What is a typical shopper journey? Does it start and end at the store entrance, or is it influenced by online activity? Do customers ask sales associates for advice, or go it alone? How many shoppers redeem loyalty offers?
Retailers may have some gut instinct answers to these questions, but not many are able to quantifiably track and analyse consumer behaviour in order to validate such hunches. All they really know is that today’s consumers are savvier than ever: they can shop any time, anywhere, and don’t hesitate to switch brands if their needs are not met.
But while the complexity of modern consumer behaviour is undeniably advanced, so too are the tools to track, understand and respond to it. For retailers to stay ahead of the competition, there should be a growing focus on better understanding and acting upon customer behaviour data across all channels.
Increasingly, technology is becoming available to capture behavioural data, which can be leveraged to solve typical challenges that plague retailers. Despite this, most (if not all) of retailers’ strategic decisions about how to operate stores still rely on legacy systems and key performance indicators (KPIs) that may no longer be fit for purpose. To truly benchmark store performance, retailers need to embrace a new set of KPIs that define bricks-and-mortar success in sophisticated terms.
So what are some of today’s hot topics in retail that will shape future KPIs?
Creating a truly omnichannel shopping experience is pivotal to meeting consumers’ needs.
Retailers can strengthen a customer’s relationship to a brand in the store through leveraging a connection that was established online. Whether this is through recognising a loyal customer when they enter, offering merchandise advice in person, or upselling during a ‘click and collect’ experience, each of these digitally initiated interactions prompts an opportunity for increasing brand loyalty in the store.
Consumers have certainly come to expect a seamless experience when dealing with their retail brand of choice, and the extent to which this is executed in the store must be carefully measured with the right KPIs.
Another area of the in-store experience that requires the right set of KPIs to measure is how a store’s merchandising and layout influence customer behaviour.

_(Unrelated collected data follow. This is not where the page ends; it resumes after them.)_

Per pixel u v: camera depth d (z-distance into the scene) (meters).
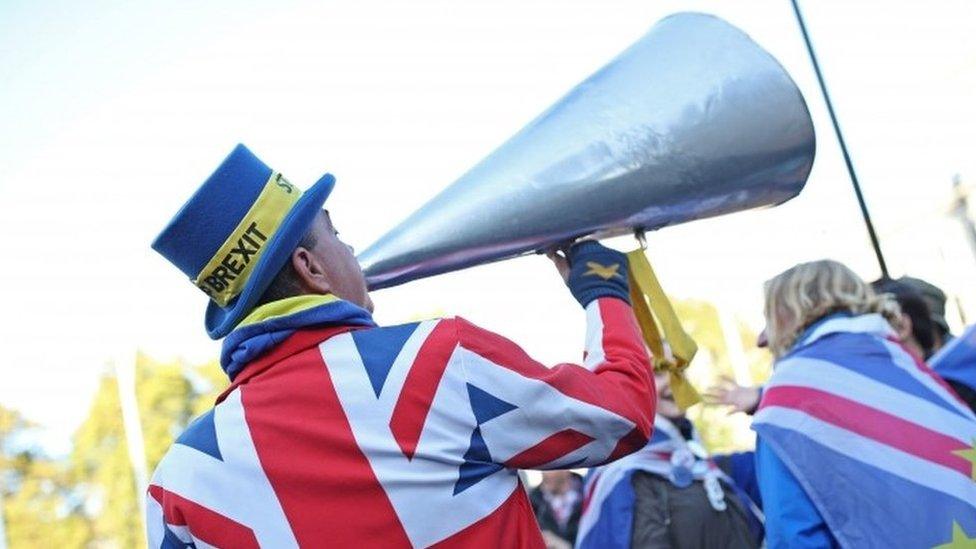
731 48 2.09
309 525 1.72
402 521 1.70
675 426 4.30
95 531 23.12
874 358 2.82
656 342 2.10
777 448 2.75
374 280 2.01
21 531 23.06
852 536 2.63
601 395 1.77
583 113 2.07
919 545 2.58
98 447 23.53
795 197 2.14
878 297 2.96
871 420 2.72
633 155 2.01
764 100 2.04
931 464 2.65
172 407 23.00
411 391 1.73
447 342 1.76
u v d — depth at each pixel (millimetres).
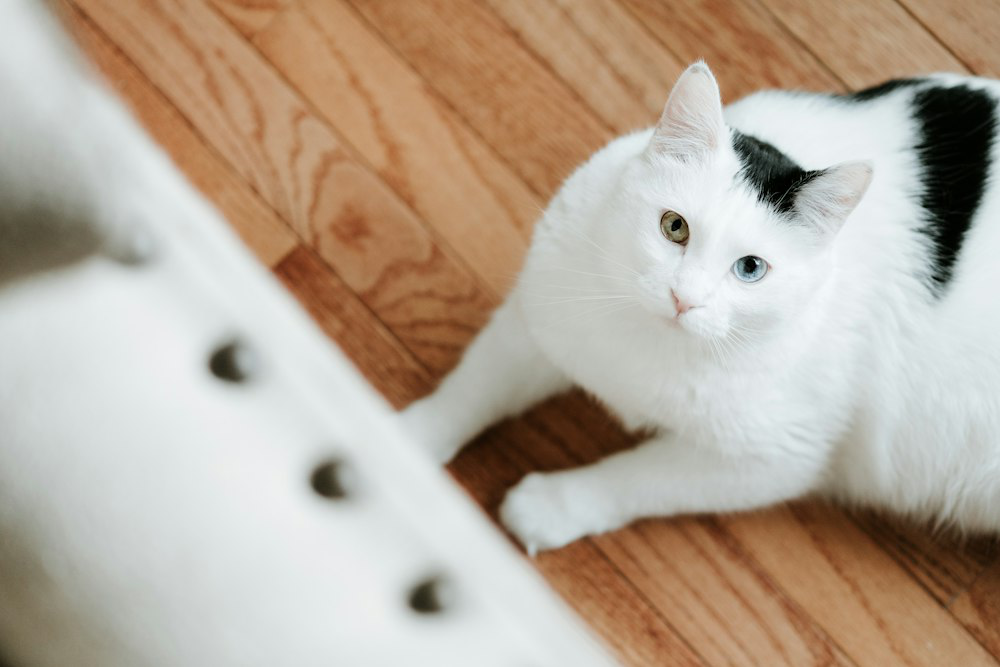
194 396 571
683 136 929
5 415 538
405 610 606
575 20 1102
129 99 1066
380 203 1075
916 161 980
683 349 955
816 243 923
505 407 1048
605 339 973
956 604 1054
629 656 1035
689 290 920
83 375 548
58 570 557
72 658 583
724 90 1103
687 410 981
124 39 1072
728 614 1046
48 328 545
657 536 1052
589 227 960
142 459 554
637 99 1100
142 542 555
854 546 1062
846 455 1037
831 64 1105
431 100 1089
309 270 1062
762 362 955
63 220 493
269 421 590
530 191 1087
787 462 1001
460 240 1077
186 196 645
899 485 1036
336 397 632
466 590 625
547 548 1037
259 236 1062
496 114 1092
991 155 974
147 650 567
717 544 1055
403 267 1070
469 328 1068
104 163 499
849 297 969
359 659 580
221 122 1072
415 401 1050
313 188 1071
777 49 1105
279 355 610
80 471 547
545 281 976
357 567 592
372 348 1060
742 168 925
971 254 974
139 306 566
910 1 1105
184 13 1078
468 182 1084
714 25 1105
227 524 566
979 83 996
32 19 458
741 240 918
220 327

Retailers need to deliver a remarkable in-store experience that differentiates their brand from competing brands. These days, intelligent devices can deliver vital data about how customers move about and interact with items in the physical store.
From interactive kiosks to RFID tags, a host of technologies are available to help build better customer relationships, manage inventory, and optimise product placement. For the wise, data-driven retailer, these technological advancements present an opportunity to interact and monitor customer behaviour. Ultimately, these figures will enable stakeholders to optimise in-store operations and inform cross-functional decision-making – from promotions and inventory management, to sales training and visual merchandising.
For bricks-and-mortar retailers to succeed in today’s complex retail landscape, retailers must deliver the personalised and efficient services that consumers now expect. The winning strategy to make this happen rests on a solid foundation of new KPIs that are powered by advanced customer activity data.